Enable and configure host memory defragmentation at the queue level. When you enable host memory defragmentation for a queue, users can submit large memory jobs to this queue to ensure that Dynamic Cluster can make large memory hosts available to run these large memory jobs.
Procedure
- Log in as the LSF administrator to any host in the cluster.
- Edit the lsb.queues file.
- Define DC_HOST_DEFRAG_TIMEOUT to specify how long a host memory defragmentation reservation lasts, in minutes, until the reservation times out.
DC_HOST_DEFRAG_TIMEOUT = time_in_minutes
Specifying this parameter enables host memory defragmentation for the queue.
- Optional. Define DC_HOST_DEFRAG_MIN_PENDING_TIME to specify how long a job is pending, in minutes, before it triggers a host memory defragmentation.
DC_HOST_DEFRAG_MIN_PENDING_TIME = time_in_minutes
If a job cannot find an available host with enough memory, the job pends. This parameter specifies how long the job waits for a host to become available before triggering a host memory defragmentation to make a host become available.
The default is 0 (the job triggers a host memory defragmentation immediately if it cannot find an available host).
- Optional. Define DC_HOST_DEFRAG_MIN_MEMSIZE to specify that a job triggers a host memory defragmentation if its rusage mem requirement (that is, its memory resource requirement) is larger than or equal to this value.
DC_HOST_DEFRAG_MIN_MEMSIZE = size_in_GB
This parameter specifies the minimum memory requested before a job is considered a "large memory job" that can trigger a host memory defragmentation.
The default is 0 (any jobs with a memory resource requirement can trigger a host memory defragmentation).
- Optional. To throttle the number of concurrent live migrations due to host memory defragmentation, edit the lsb.params file and specify DC_HOST_DEFRAG_MAX_CONCURRENT_NUM_JOBS.
DC_HOST_DEFRAG_MAX_CONCURRENT_NUM_JOBS = integer
Specify the maximum concurrent number of Dynamic Cluster jobs that can trigger a host memory defragmentation.
This parameter allows you to manage any performance impact on regular scheduler, and controls the load on network and storage infrastructure (that is, to prevent "I/O storms").
Results
By default, VM jobs are subject to to live migration when their hypervisor hosts are selected for host memory defragmentation. To indicate that a job cannot be live migrated, specify -dc_livemigvm n at the job submission time. At the application profile level, specify DC_LIVEMIGVM = N and a job can be submitted to the application file. In esub scripts, specify LSB_SUB4_DC_NOT_MIGRATABLE=Y.

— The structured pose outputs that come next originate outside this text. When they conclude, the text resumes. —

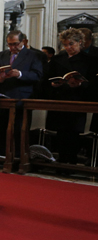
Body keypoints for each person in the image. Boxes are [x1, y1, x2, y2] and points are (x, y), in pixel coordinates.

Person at [42, 28, 95, 164]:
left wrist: (80, 85)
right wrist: (54, 84)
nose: (68, 47)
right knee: (60, 132)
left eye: (71, 44)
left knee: (73, 132)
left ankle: (71, 161)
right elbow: (47, 77)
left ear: (80, 43)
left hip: (77, 99)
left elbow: (93, 82)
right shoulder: (58, 58)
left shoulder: (89, 60)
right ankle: (61, 160)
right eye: (65, 45)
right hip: (60, 97)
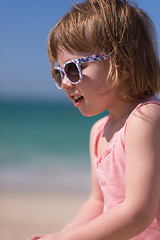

Submit a job with a large memory job requirement (that is, a job with -R 'rusage[mem=memory_requirement]') to a queue configured with DC_HOST_DEFRAG_TIMEOUT. If there is no immediate resource available for the job (within the period as specified by the DC_HOST_DEFRAG_MIN_PENDING_TIME parameter), Dynamic Cluster attempts a host memory defragmentation under the following conditions:
- The job is pending because there are no hosts with enough available memory to run the job.
- There are smaller VM jobs running on a source hypervisor and these jobs can be live-migrated to other (target) hypervisors.
Example
For example, if you specify DC_HOST_DEFRAG_TIMEOUT in lsb.queues for the hostdefrag queue, any job with a memory requirement that you submit to the hostdefrag queue (that is, by submitting a job with -q hostdefrag -R 'rusage[mem=memory_requirement]') can trigger a host memory defragmentation if there are no available hosts to run the job (subject to the other host memory defragmentation parameters).
What to do next
To verify that a queue has host memory defragmentation enabled, run bqueues -l queue_name and verify that DC_HOST_DEFRAG_TIMEOUT displays a value. If there are other host memory defragmentation parameters, these parameters also display their configured values.